I own a lot of random shit that related to DnD. I have more six sided dice than could possibly be used by the group in a single turn (at least for DnD, I may actually need more for GURPS). I have...two DM screens I think, a stack of character sheets and maps that is quite literally as thick as my EMT-B course textbook. I have four dice rolling programs and an obselete 2nd Edition AD&D toolset installed on my laptop. I own like five Planescape box sets, one for Dark Sun, one for Forgotten Realms, and so on. I bought 3.0/3.5 Edition books on a monthly basis and got a hold of pretty much every product with the d20 logo on it. I purchased every d20 Modern book except Future Tech, Dark * Matter, and some monster manual type book (Shadow Chasers had just bottomed out though and Modern caused me to get a little wonky in the brain just then).
Point is that I guess you can say I put my money where my...I dunno, heart is.
I mentioned to Jeremy the other night that I haven't purchased any 4th Edition books since my initial five book purchase. I think that, more than anything else I could say says something about 4th Edition. Sorry Mr. Perkins.
The thing is, I love 4th Edition. Seriously. I think its great if you can get past the dragonbewbs and the whole leather is the new hawtness motif of the artwork. If I was still sixteen or seventeen, or if I had never read The Iron Dragon's Daughter and way too much Michael Moorcock stuff, 4th Edition's high fantasy rules-light glory would take me to a happy place. I know that sounds like a backhanded compliment, or an outright cut down or whatever, but I do genuinely like the system. The problem is that I'm too overly aware of its flaws because I'm not who it was made for.
I don't know the name for my breed of gamer or DnD nerd or whatever you'd call me. I am what I am though. I need overly complex rules that account for everything, I need my heroes to be scarred and scruffy with vices as big as Conan's biceps. I need my magic to be twisted and destined to be the ruin of man. I need technology to be at a believable/realistic level based on the age of the world and its starting tech level. I'm that kind of gamer, whatever the name for it is.
4th Edition wasn't made for dudes like me. It was made for this generation of gamers and I'm not a guy that grew up on MMOs and pokemon, though I have great affection for both and have dabbled in them. Call that a criticism if you want, its not, to be relevant and ensure its continued survival a game must evolve with the times.
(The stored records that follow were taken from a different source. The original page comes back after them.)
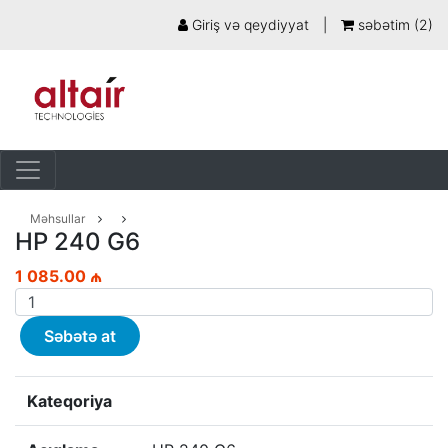
Giriş və qeydiyyat
|
səbətim (
2
)
Məhsullar
HP 240 G6
1 085.00 ₼
Səbətə at
Kateqoriya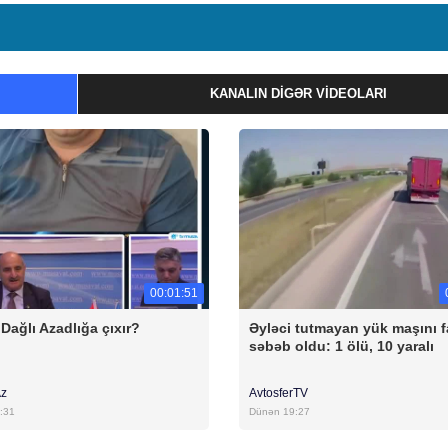
KANALIN DIGƏR VIDEOLARI
00:01:51
Dağlı Azadlığa çıxır?
Əyləci tutmayan yük maşını f
səbəb oldu: 1 ölü, 10 yaralı
Az
AvtosferTV
:31
Dünən 19:27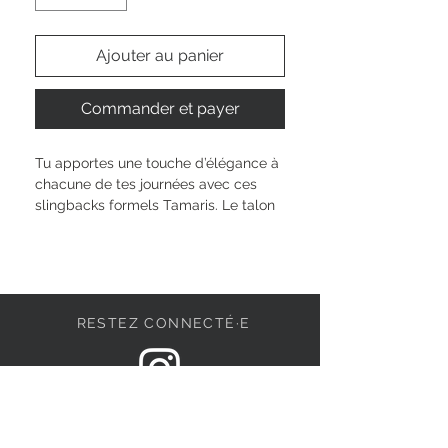
Ajouter au panier
Commander et payer
Tu apportes une touche d’élégance à 
chacune de tes journées avec ces 
slingbacks formels Tamaris. Le talon 
bloc de 35 mm te donne juste ce qu’il 
faut de hauteur pour rester à l’aise du 
matin au soir. La semelle Touch-It 
s’adapte parfaitement à ton pied, et 
la bride réglable assure un maintien 
RESTEZ CONNECTÉ·E
optimal. Que ton style soit classique 
ou unique, cette chaussure au bout 
carré souligne merveilleusement ta 
personnalité. Profite de chaque 
DEVENONS AMIS
moment, à ta façon.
Don't get me wrong, I like pokemon games and I enjoy MMOs and am not saying being hardcore into them or growing up with them is a bad thing in any way. I'm just saying I reach a point eventually where they don't interest me. To continue: 4th Edition is (bold)DnD, just as every edition preceding it has been DnD. I explained what DnD is in a previous post I believe so we can stop here on this "what is DnD" issue.
Back on topic-ish. With 4th Edition I've basically just been going through the motions. I keep abreast of the release schedule, interesting projects like the PA/PVP Podcasts and the Robot Chicken sessions, and I keep up my DDI subscription so I get info on new releases and have access to the character builder if anyone wants to utilize that fun little resource. The only reason I do all of this, if I am being honest with myself, is to access as much power creep as possible to keep Spineplate as over-powered as possible so that he can be shiny and stand in front of a bunch of lace wearing quiche eaters (i.e. pansies).
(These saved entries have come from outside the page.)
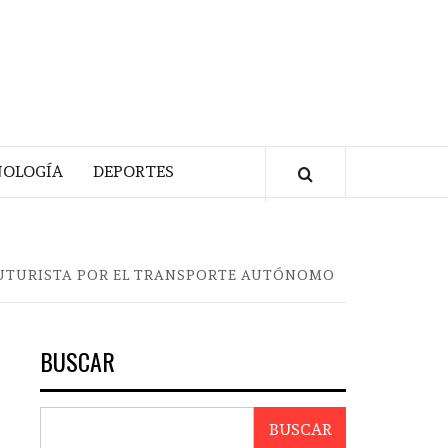
NOLOGÍA
DEPORTES
 FUTURISTA POR EL TRANSPORTE AUTÓNOMO
BUSCAR
BUSCAR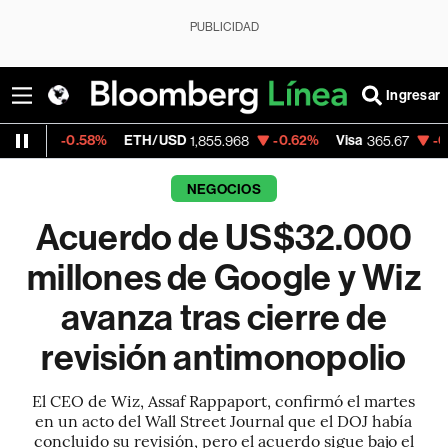
PUBLICIDAD
Ingresar
.58%
ETH/USD
-0.62%
Visa
-0.13%
Merca
1,855.968
365.67
NEGOCIOS
Acuerdo de US$32.000
millones de Google y Wiz
avanza tras cierre de
revisión antimonopolio
El CEO de Wiz, Assaf Rappaport, confirmó el martes
en un acto del Wall Street Journal que el DOJ había
concluido su revisión, pero el acuerdo sigue bajo el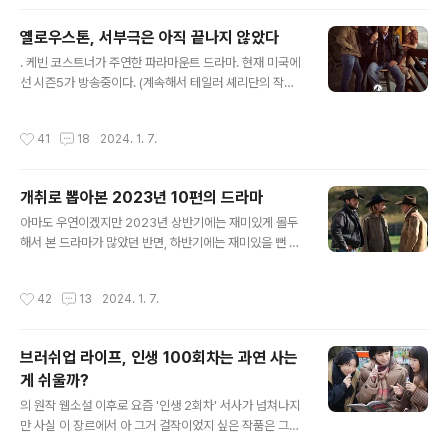
2년 뒤, 5대로의 결속은 깨지고, 나카야마의 심복인 이시
도는 후계자를 위한 위협을 제거한다는 명분으로, 어린 후
옐로우스톤, 서부극은 아직 끝나지 않았다
계자의 생모인 오치바와 동맹을 맺고 강력한 라이벌인 에
글 내용
도의 다이묘 토라나가를 거세하기 위해 갖은 압박을 가한
. 케빈 코스트너가 주연한 파라마운트 드라마. 현재 미국에
다. 내전을 예감한 각지의 영주들이 각자의 이익을 위해 엄
선 시즌5가 방송중이다. (계속해서 테일러 셰리단의 작품
청난 눈치보기를 시전하던 상황, 네덜란드 배를 탄 영국 항
을 보고 있음) 배경은 '현재'. 코스트너는 미국 몬태나주에
해사 존 블랙손이 토라나가의 세력권인 이즈 반도 끝으로
서 ‘로드아일랜드주만한 크기의 목장’을 소유하고 있는 지
작성시간
41
18
2024. 1. 7.
표류해온다. 당연히 일본과 단..
역 토호 존 더튼 역. 더튼과 충실한 2인자인 장남 리, 변호
사인 차남 제이미, 반항적인 카우보이인 막내 케이시, 분노
조절장애가 있는 천재 딸 베스의 4남매가 변해 가는 주변
개취로 뽑아본 2023년 10편의 드라마
환경 속에서 ‘트래디셔널 아메리칸 웨이 오브 라이프’를 지
글 내용
키기 위해 분투하는 이야기다. 이 드라마에서 다루는 전통
아마도 우연이겠지만 2023년 상반기에는 재미있게 몰두
적인 미국인의 가치를 가장 간단히 요약하면 ‘내 집과 내 가
해서 본 드라마가 많았던 반면, 하반기에는 재미있을 뻔 하
족은 내가 내 힘으로 지키지 않으면 안된다’인 것 같다. ‘정
다가 만 드라마들이 많았던 듯 합니다. 굳이 외면한 작품으
의’의 기준은 ‘네가 넘어오면 결과는 네 책임이다’고, 좀 더
로는 병자호란-소현세자로 이어지는 시대를 별로 좋아하
작성시간
42
13
2024. 1. 7.
나아가 ‘자기 ..
지 않아서 을 처음부터 안 본 정도? 아무튼 나중에 생각해
보면 2023년은 개인적으로 '테일러 셰리던의 해'라고 해
야 할 듯 합니다. 그냥 개인적으로 '미드계의 박봉성'이라고
브러쉬업 라이프, 인생 100회차는 과연 사는
부르기로 했는데, 이 양반 정말 대단합니다. 2023년 현재
게 쉬울까?
시즌 6, 시즌2, 시즌3, 시즌2, 시즌2를 동시에 자신의 크
글 내용
레딧으로(작가/제작) 진행하고 있다는 얘기거든요. 아무리
의 원작 웹소설 이후로 요즘 '인생 2회차' 서사가 넘쳐나지
밑에 유능한 작가들이 많고, 대본 공장을 심하게 돌려도 이
만 사실 이 장르에서 아 그거 걸작이었지 싶은 작품은 그리
게 어떻게 가능한지 모르겠습니다. (심지어 대부분 다 재미
쉽게 떠오르지 않는다. 프란시스 포드 코폴라의 , 해롤드 래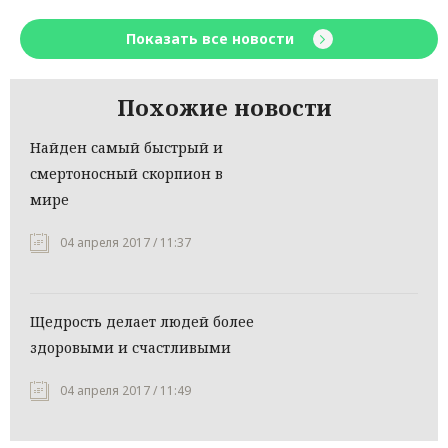
Показать все новости
Похожие новости
Найден самый быстрый и
смертоносный скорпион в
мире
04 апреля 2017 / 11:37
Щедрость делает людей более
здоровыми и счастливыми
04 апреля 2017 / 11:49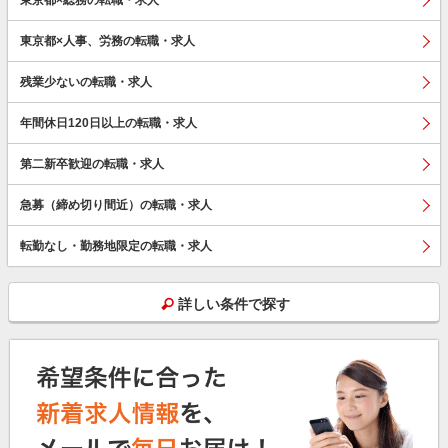
東京都×人事、労務の転職・求人
残業少ないの転職・求人
年間休日120日以上の転職・求人
第二新卒歓迎の転職・求人
急募（締め切り間近）の転職・求人
転勤なし・勤務地限定の転職・求人
詳しい条件で探す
The following is meant in jest...mostly.
Rage GM Interlude: If Spineplate dies because those idiots don't understand concepts like "focus fire" or "give the dude between us and the swords backup" I'm going to bend them over and make them bleed. From their asses. Because I'm raping them. With Spineplate's hammercock. End Interlude.
We're getting somewhere here, just bear with me. If this all seems to be random and the point seems to wander, its because I often switch points mid-post. What I've figured out after writing all of the above is this:
I haven't played DnD in a long time. A long, long time.
As I've said before, DnD is color coded dragons and dread gazebos. It's ripping off Tolkien. DnD is narrowly defined/vauge to the point of uselessness alignments. The settings I have always gravitated to are Planescape (where alignment, religion, and philosophy are dead-fuck-serious business), Dark Sun (magic eats life, no color coded dragons, hobbits, or water), and Spelljammer (SPACE! [and miniature giant space hamsters]). In my opinion (pro-tip: every word hammered out onto this page is always just that, an opinion) those are the least "DnD" of all the settings published so far by Wizards/TSR and Ravenloft comes in a close 4th and I like it too.
My campaign uses a d20 ruleset currently. My magic ain't pretty and doesn't come in a variety of shiny and useful plusses, my campaign has rifles so powerful that they make full plate irrelevant and crude semiautomatic weapons are even in the process of being developed. My dragons are greenish-brown komodo dragon and crocodile looking motherfuckers that spit acid and are the size of a house.
I don't play DnD anymore and I'm ok with that.